The captain is charismatic, fun loving, and has an uncanny ability to set things on fire. Once, Nikia asked him to boil a pot of water and it spontaneously caught fire... Without even having anything inside. He also has the ability to always know when it will rain. Just rain though. He also has a fear of swans despite the figurehead of the ship being a swan.
This was due to losing a bet and the crew thought it would be funny. If Nikia has wings, this helps explain why he's quickly intimidated by her.
The first mate is also the navigator and always knows what the weather is about to do but doesn't always pick up on rain for some reason. Anytime him and the captain argue about the weather, they're somehow both right. Every damn time. Even when they shouldn't be. He also likes taking pictures and delights in capturing his fellow crewmate's at unfortunate times to plaster it on the notice board.
The sharp shooter only likes pulling off trick shots to set of complex actions when literally just shooting his opponent would have worked--which he is fully capable of. He just refuses to not show off. He enjoys collecting books in his spare time but don't bother asking how he organizes them. He doesn't. He just always manages to pull the one he wants on the first try despite having no idea where he put it.
The swordsmen are twins who work together uncannily well but are disastrously clumsy apart. They also really like circling whoever they talk to while sharing lines and end up making their unfortunate conversation partner really dizzy.
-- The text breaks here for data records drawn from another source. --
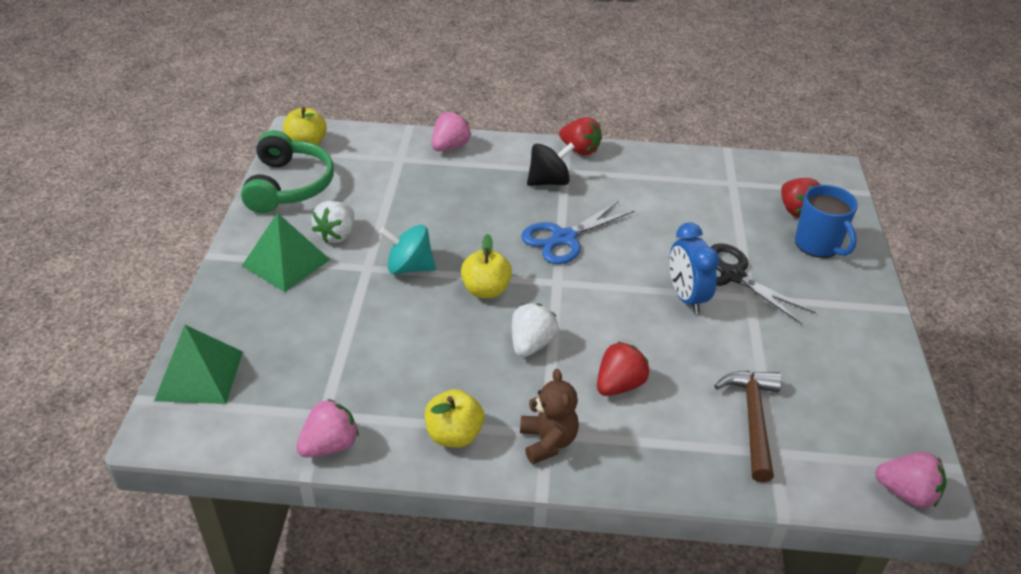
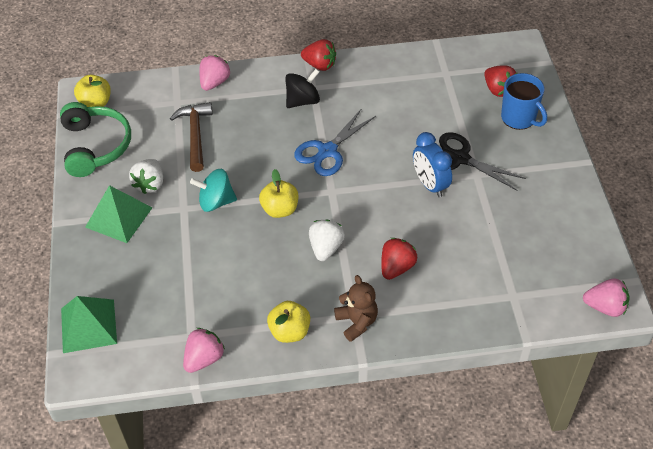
camera: 10 degrees left, 10 degrees up
brown hammer [714,371,782,482] -> brown hammer moved to [170,102,213,172]

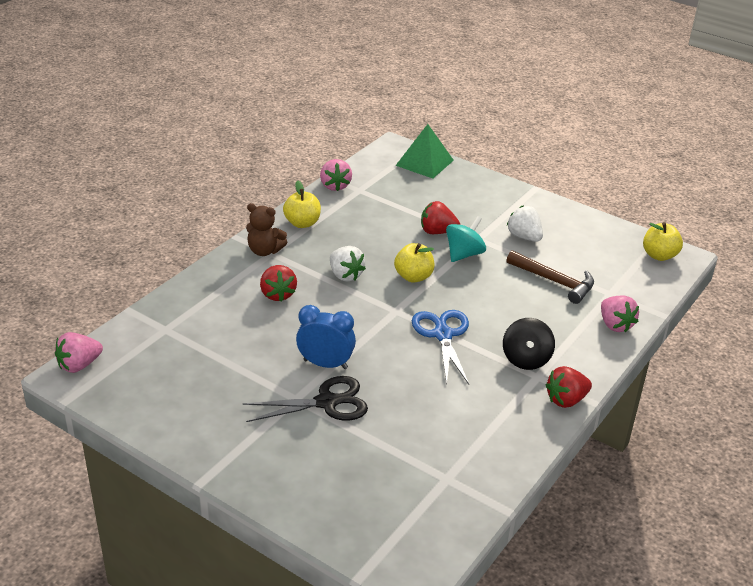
camera: 130 degrees right, 15 degrees down
green headphones [60,102,131,177] -> none
green pyramid [85,185,152,243] -> none
red strawberry [484,65,517,97] -> red strawberry moved to [421,201,460,234]
blue mug [501,73,547,130] -> none

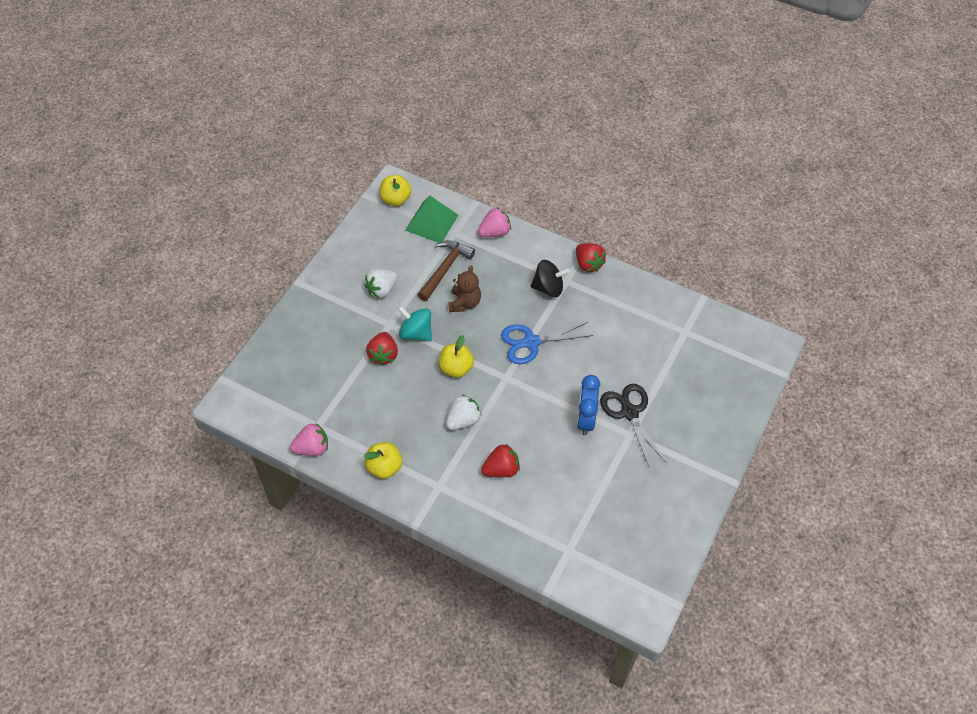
camera: 95 degrees left, 20 degrees up
pink strawberry [55,332,103,373] -> none
brown teddy bear [246,203,288,256] -> brown teddy bear moved to [448,266,481,312]
green pyramid [395,124,454,179] -> green pyramid moved to [405,196,459,243]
They were the ones that cleaned the kitchen between "meals" but eventually got so sick of it they abandoned the task.
The shipwright is a big fan of miniaturized craftsmanship so the ship is actually beautifully detailed. He just takes forever to work because nearly every inch of his work is engraved or embellished with art. Repairs the ship but enjoys engraving eggshells in his spare time. Comedically large man, so this hobby is both cute and a bit comedic.
And that's all I have for my crew of dweebs.
I figured the fighting Whitebeard thing would be because they overheard Whitebeard was pissed off and, when they ran into him at sea, assumed the Yonko wouldn't hesitate to fight and figured they may as well meet it head on. Nikia had no idea they were doing this and they were too afraid to enter the kitchen to inform her.